» **TASK REQUIREMENTS**: In the records below, put the lines from the line holding "pose: elev=70.9 azim=331.8" through the line holding "Dot at: (336, 267)", inclusive, into a numbered list with no blank lines. Leave the pictures out.

» **MATERIAL PROVIDED**:

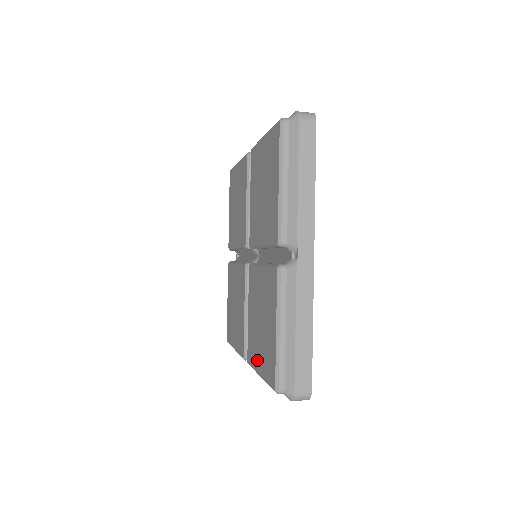
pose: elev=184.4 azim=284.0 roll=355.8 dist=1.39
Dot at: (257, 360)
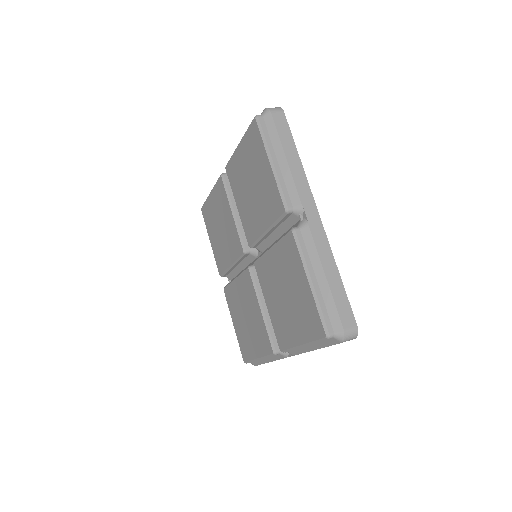
Dot at: (293, 334)
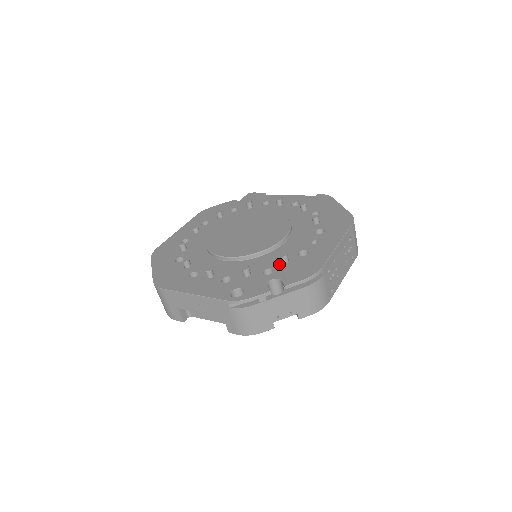
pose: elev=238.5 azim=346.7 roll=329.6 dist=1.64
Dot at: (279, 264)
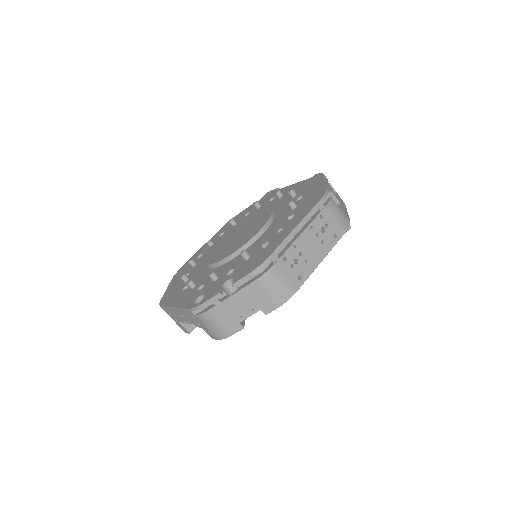
Dot at: (241, 262)
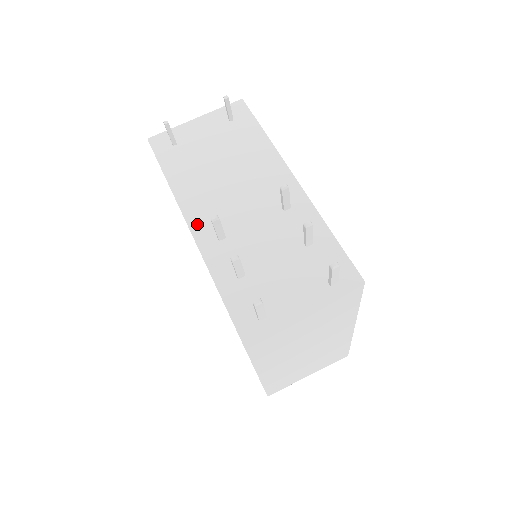
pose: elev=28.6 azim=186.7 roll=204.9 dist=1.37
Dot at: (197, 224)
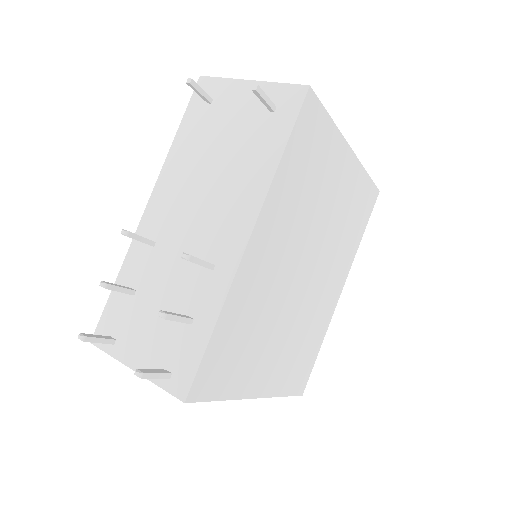
Dot at: (151, 212)
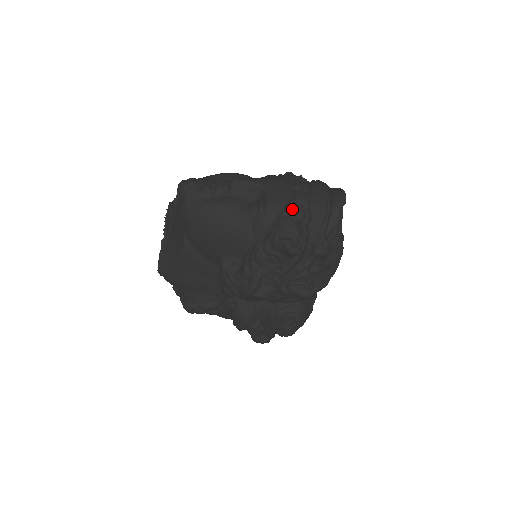
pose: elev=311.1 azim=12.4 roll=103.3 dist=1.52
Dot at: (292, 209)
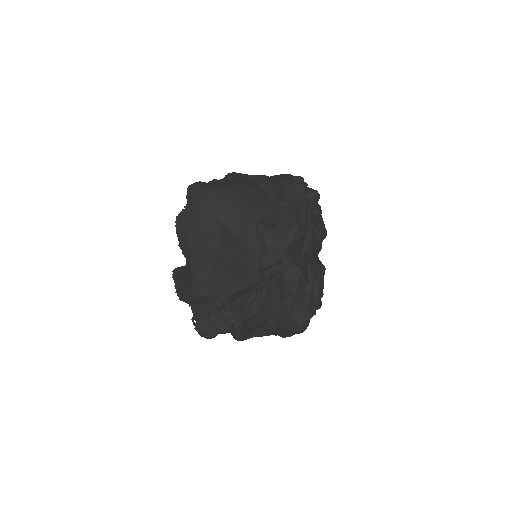
Dot at: (281, 175)
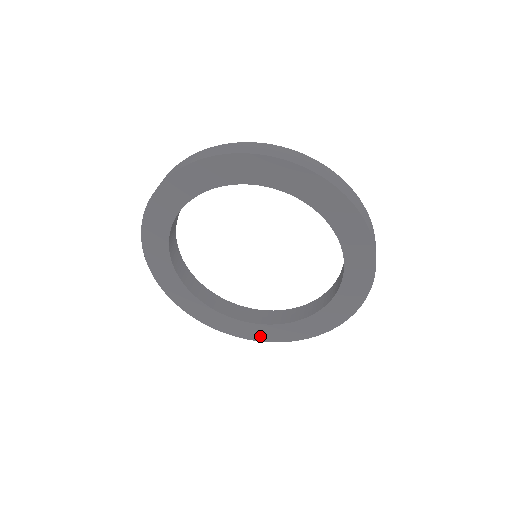
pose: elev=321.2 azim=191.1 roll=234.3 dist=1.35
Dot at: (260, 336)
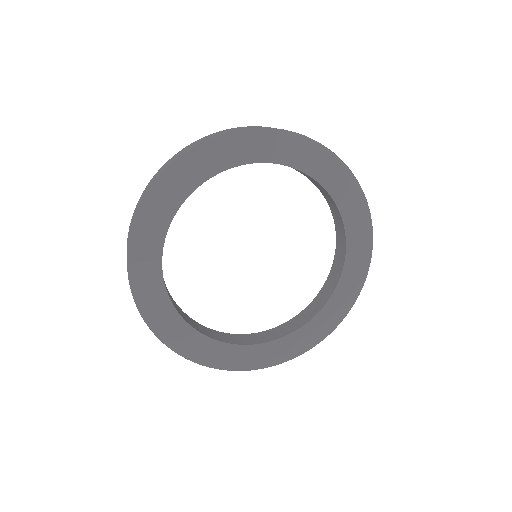
Dot at: (229, 362)
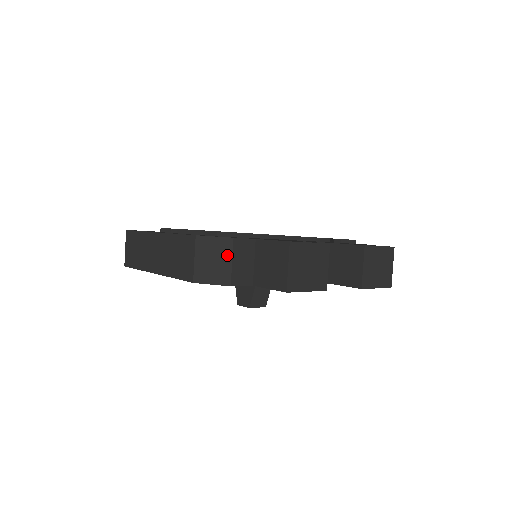
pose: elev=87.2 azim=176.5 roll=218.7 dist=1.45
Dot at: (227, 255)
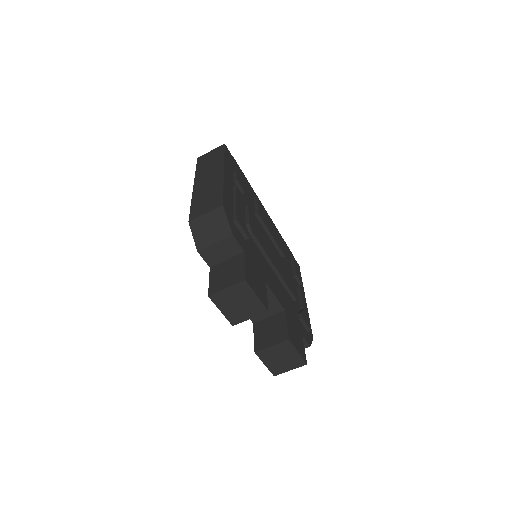
Dot at: (218, 237)
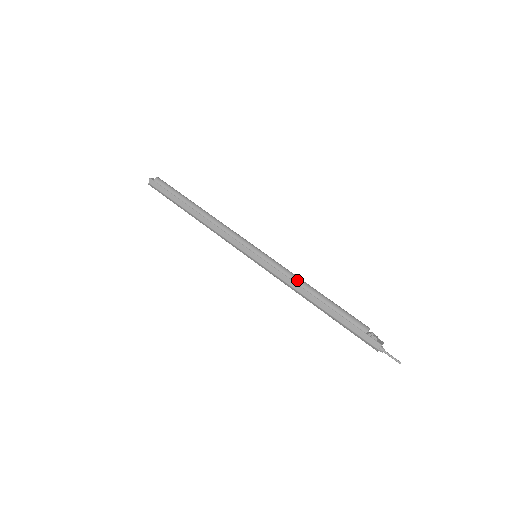
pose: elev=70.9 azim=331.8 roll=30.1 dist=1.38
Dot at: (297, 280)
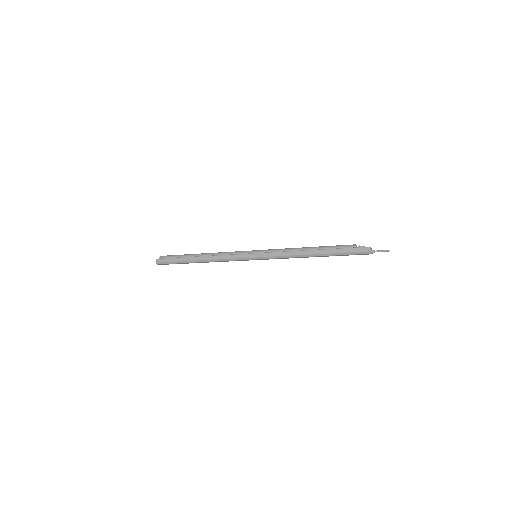
Dot at: (292, 249)
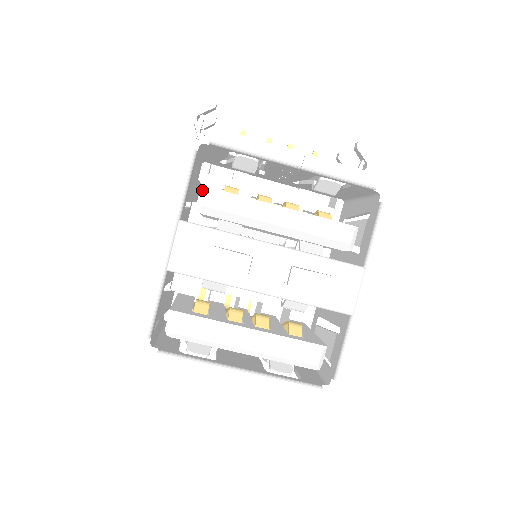
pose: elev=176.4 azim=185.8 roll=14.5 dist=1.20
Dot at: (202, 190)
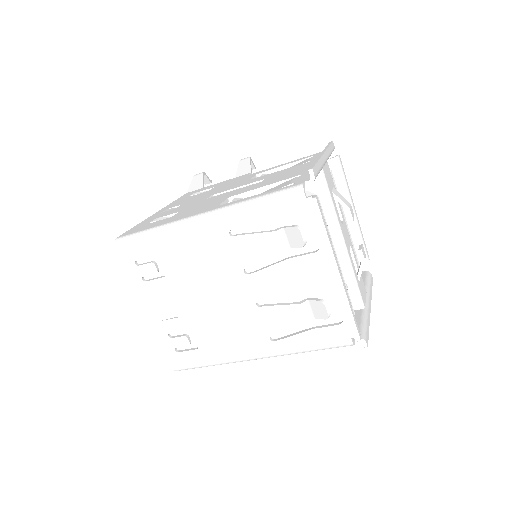
Dot at: occluded
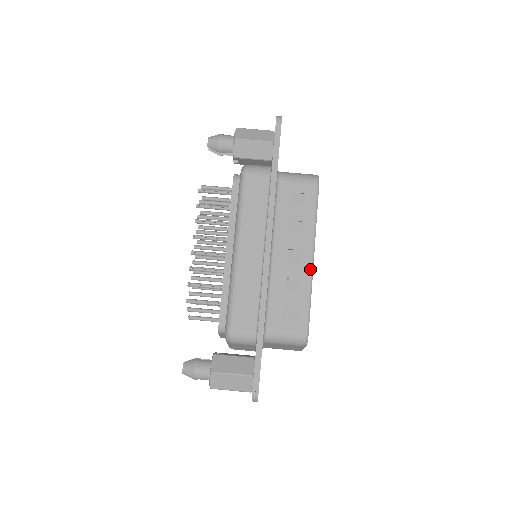
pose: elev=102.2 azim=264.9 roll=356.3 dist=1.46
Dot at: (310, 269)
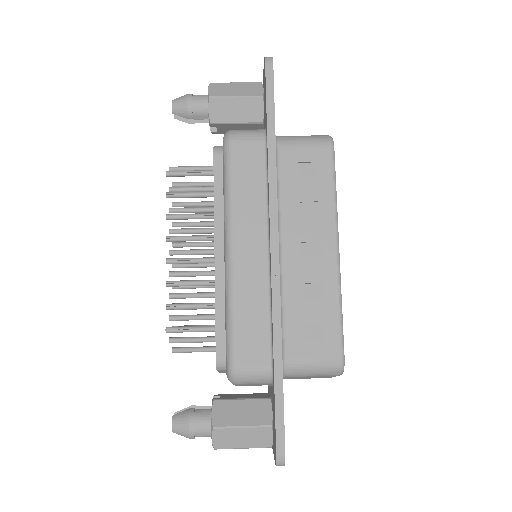
Dot at: (336, 267)
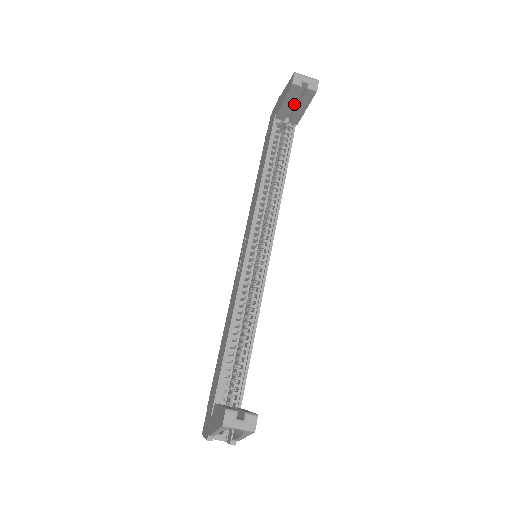
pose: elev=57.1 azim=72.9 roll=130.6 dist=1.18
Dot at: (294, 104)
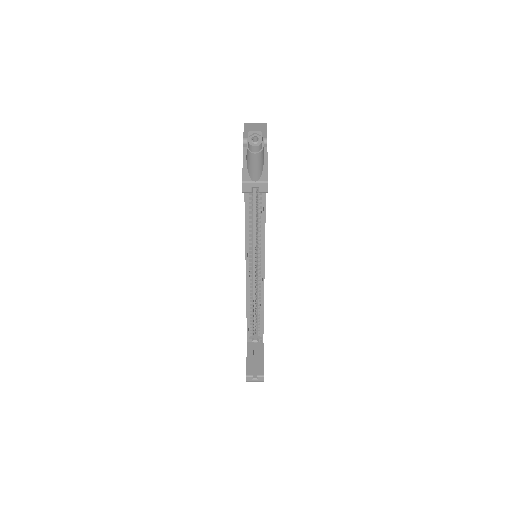
Dot at: occluded
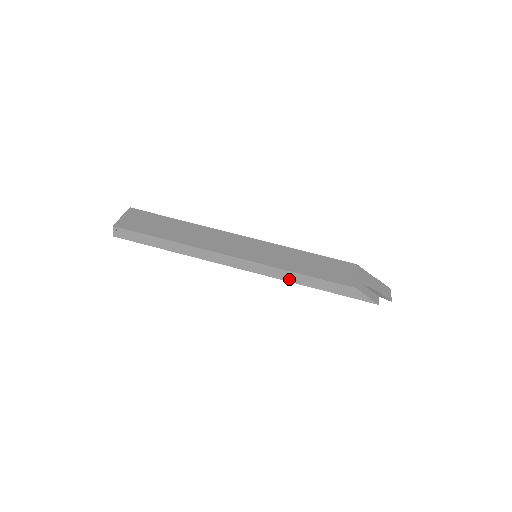
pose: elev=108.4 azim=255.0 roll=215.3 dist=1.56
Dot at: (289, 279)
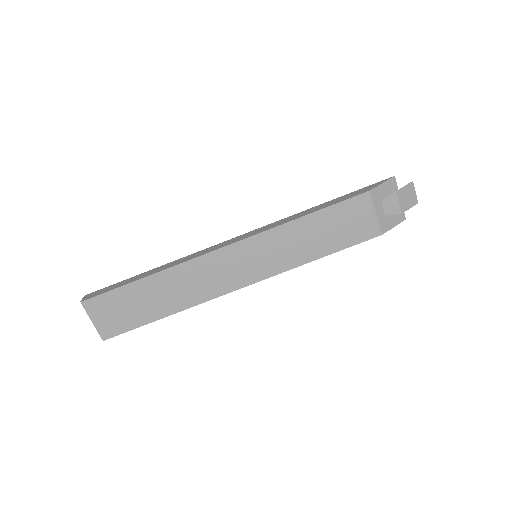
Dot at: occluded
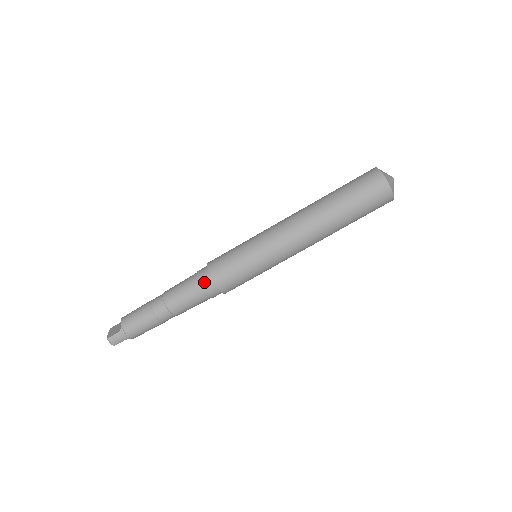
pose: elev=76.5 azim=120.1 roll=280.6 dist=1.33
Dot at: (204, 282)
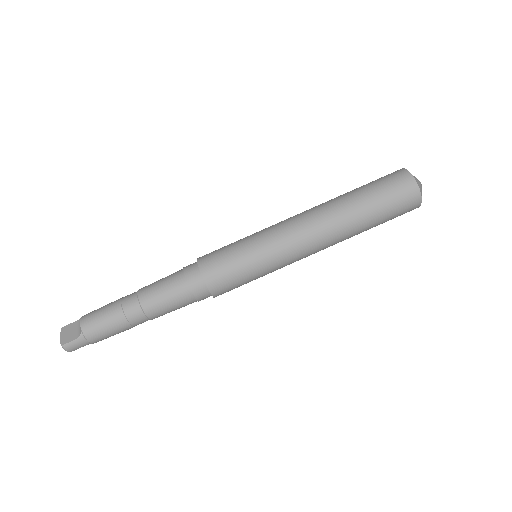
Dot at: (195, 287)
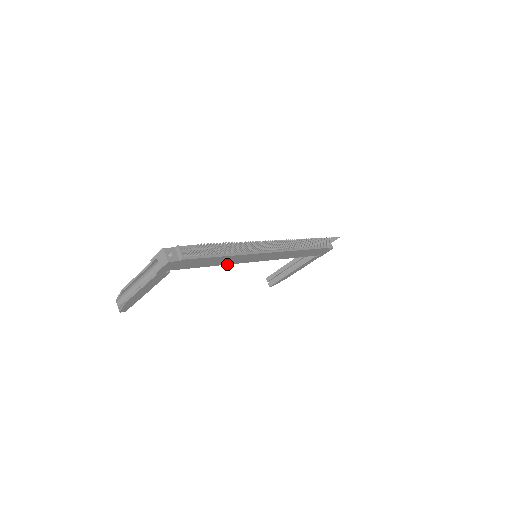
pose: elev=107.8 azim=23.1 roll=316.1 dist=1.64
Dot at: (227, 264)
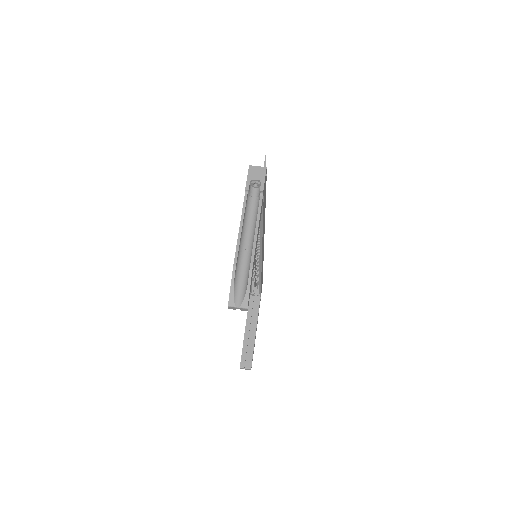
Dot at: (262, 237)
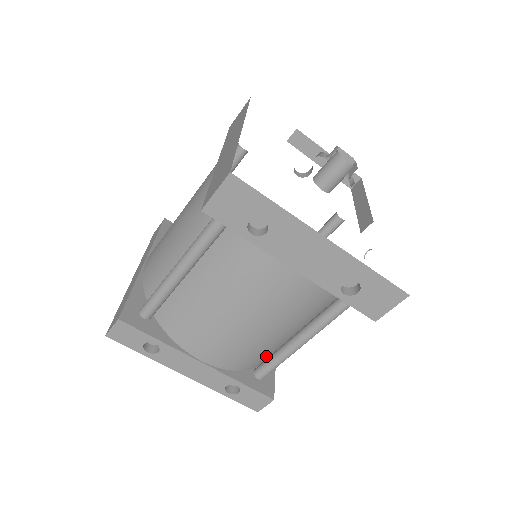
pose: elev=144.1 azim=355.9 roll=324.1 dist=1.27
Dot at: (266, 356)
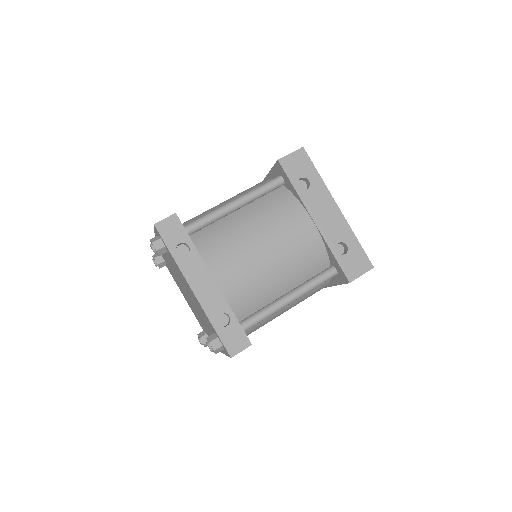
Dot at: (253, 311)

» **SOLUTION FOR THIS EXERCISE**:
1. pose: elev=70.9 azim=331.8 roll=30.1 dist=1.38
2. Dot at: (297, 280)
3. Dot at: (292, 249)
4. pose: elev=176.4 azim=185.8 roll=14.5 dist=1.20
5. Dot at: (202, 190)
6. Dot at: occluded
7. pose: elev=102.2 azim=264.9 roll=356.3 dist=1.46
8. Dot at: (310, 269)
9. Dot at: (336, 267)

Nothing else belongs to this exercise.